Once you have your garden established you will want to start planning out your next season’s crops and start to prepare for this. Use whichever reference material you feel comfortable with as a guide to start some plants from seeds in doors, take clippings from existing plants to start for the next season or what to do to prepare for a whole new type of plant that you want to start. You always want to stay ahead of things in the garden, it is easier to plan well and maintain the garden then it is to try and play catchup with plants. Creating a garden can be lot of fun but it can also be very frustrating. There are many things that will eat, infect, damage or destroy your plants so proper planning will give your plants the best chance to overcome any of these challenges.

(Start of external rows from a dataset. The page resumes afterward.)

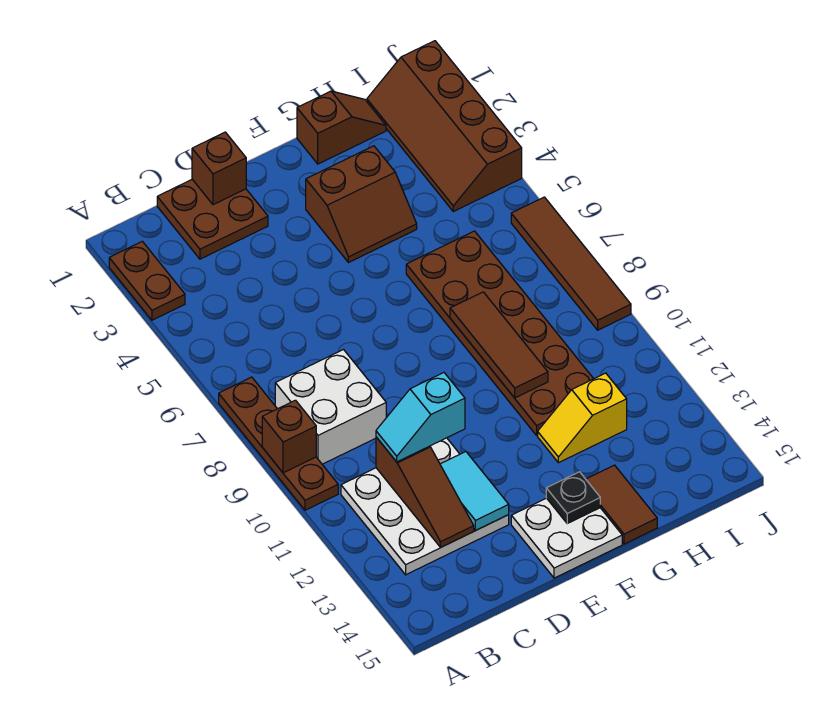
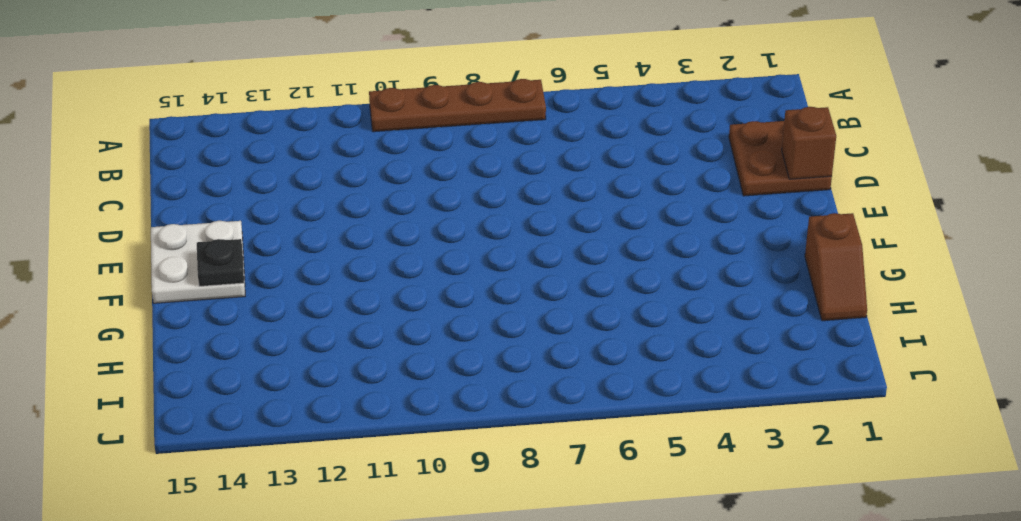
none -> brown plate A2:A3 level 1
none -> white brick B8:C9 level 1
none -> white plate B11:D13 level 1

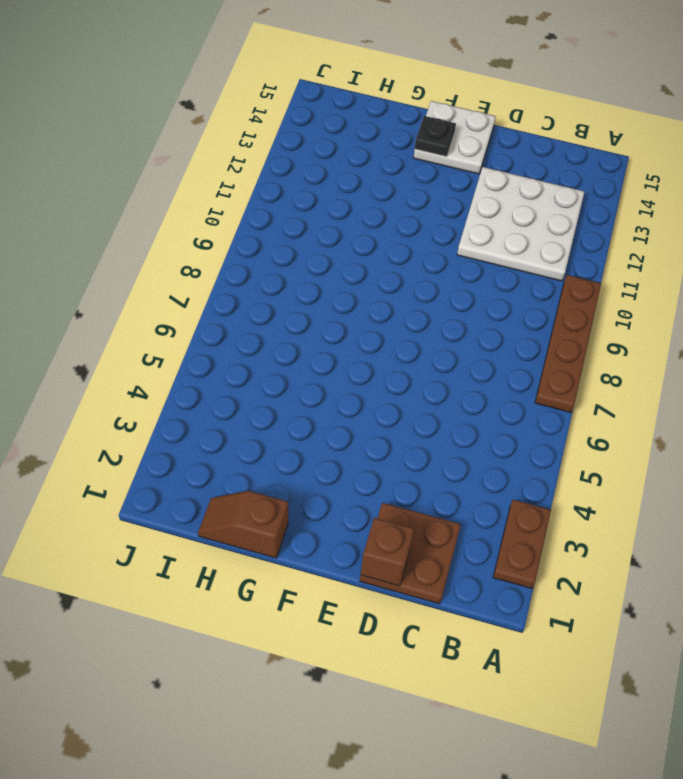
none -> white brick B8:C9 level 1
none -> brown slope F3:G4 level 1 top 3
none -> brown plate G6:H11 level 1

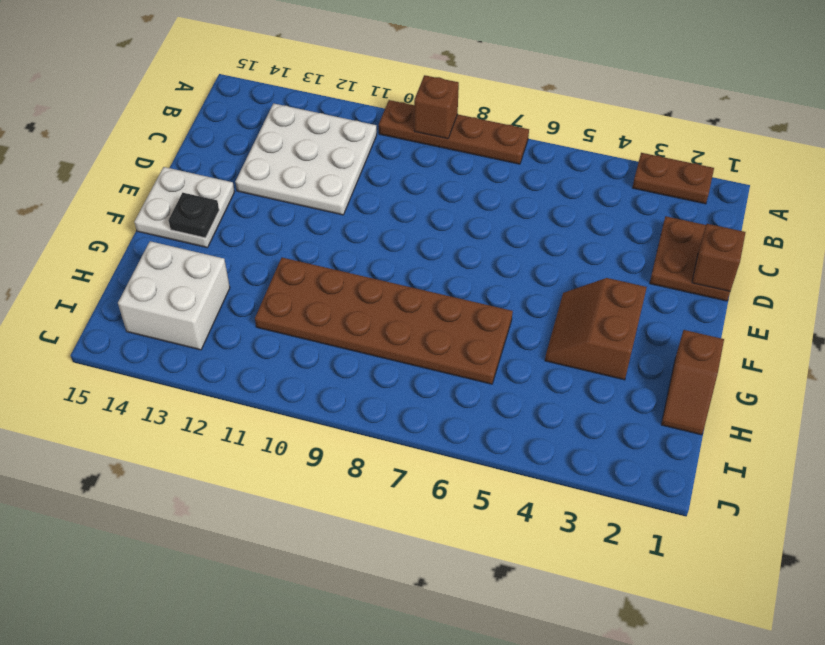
white brick H13:I14 level 1 -> white brick B8:C9 level 1
none -> yellow slope G12:H12 level 1 top H
none -> brown tile G14:G15 level 1
none -> brown slope I1:J4 level 1 top J

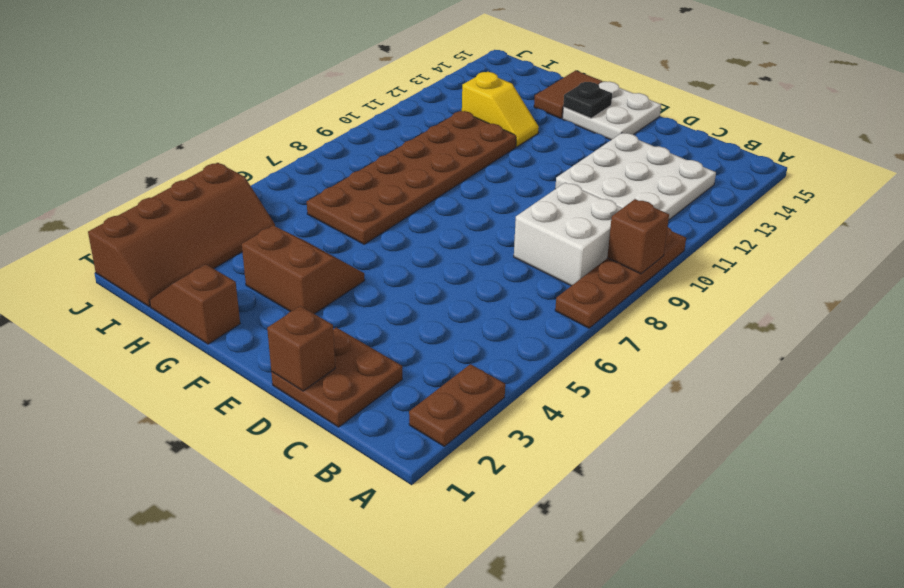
none -> brown tile J6:J9 level 1
none -> brown slope C11:C13 level 2 top 11
none -> cyan tile D12:D13 level 2

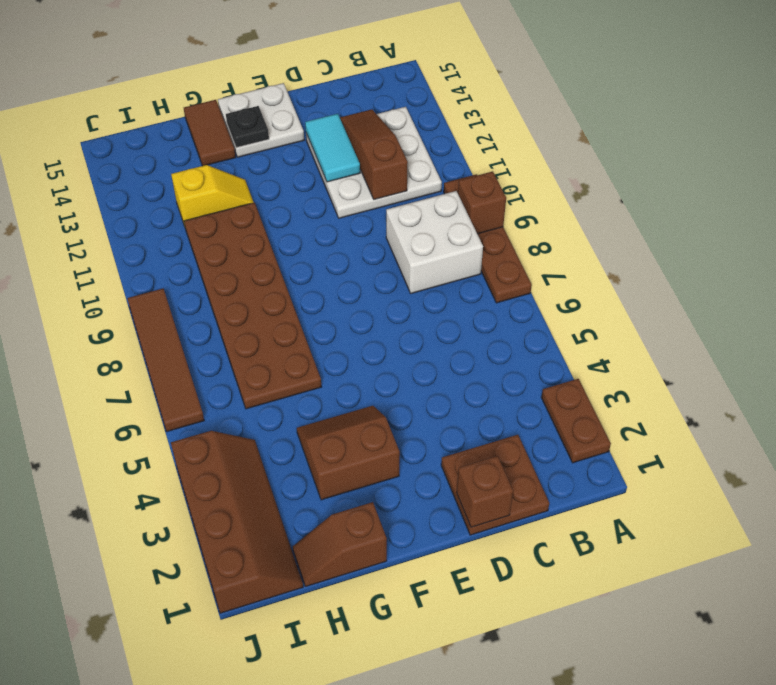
none -> brown tile G8:G10 level 2
none -> cyan slope C11:D11 level 3 top D

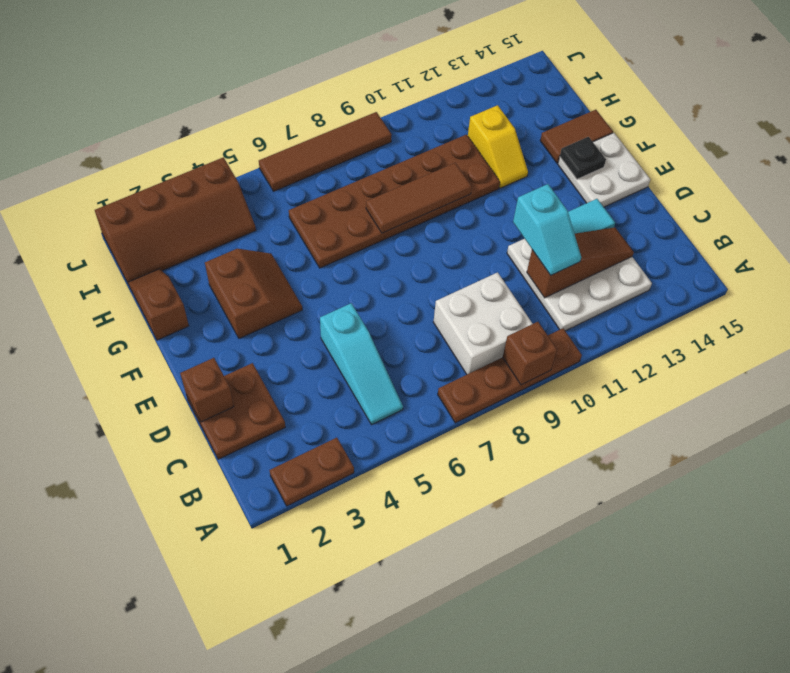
cyan slope B5:D5 level 1 top D -> none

When you feel confident your garden is off to a good start, it’s producing well and you have a good grasp on planning the next stages feel free to share it with your members via social media or tours. Another fun thing I am planning on doing next year once we’ve cleared more land and installed two new garden beds is to start garden party events. These events would be for 10-20 members and would feature a multi-course menu. The meal itself will take place in the garden and we will prepare the food directly from the garden to let our members really partake in its experience. We are also planning on putting in some more exotic fruit trees. Luckily for me we are South Florida so planting items like bananas, mango, dragon fruit and star fruit do great in our tropical environment. Unfortunately most of them take many years of growing before they start to produce fruit so the sooner we can get them in the ground, the better.
Remember having a garden takes time, attention and patience. But the benefits can far outweigh the frustrations. It can help bring your food to the next level, teach the next generation of chefs how our food is grown and reduce your costs for herbs and vegetables. Have fun getting your hands dirty and enjoy experiencing all the different herbs, fruits and vegetables you produce.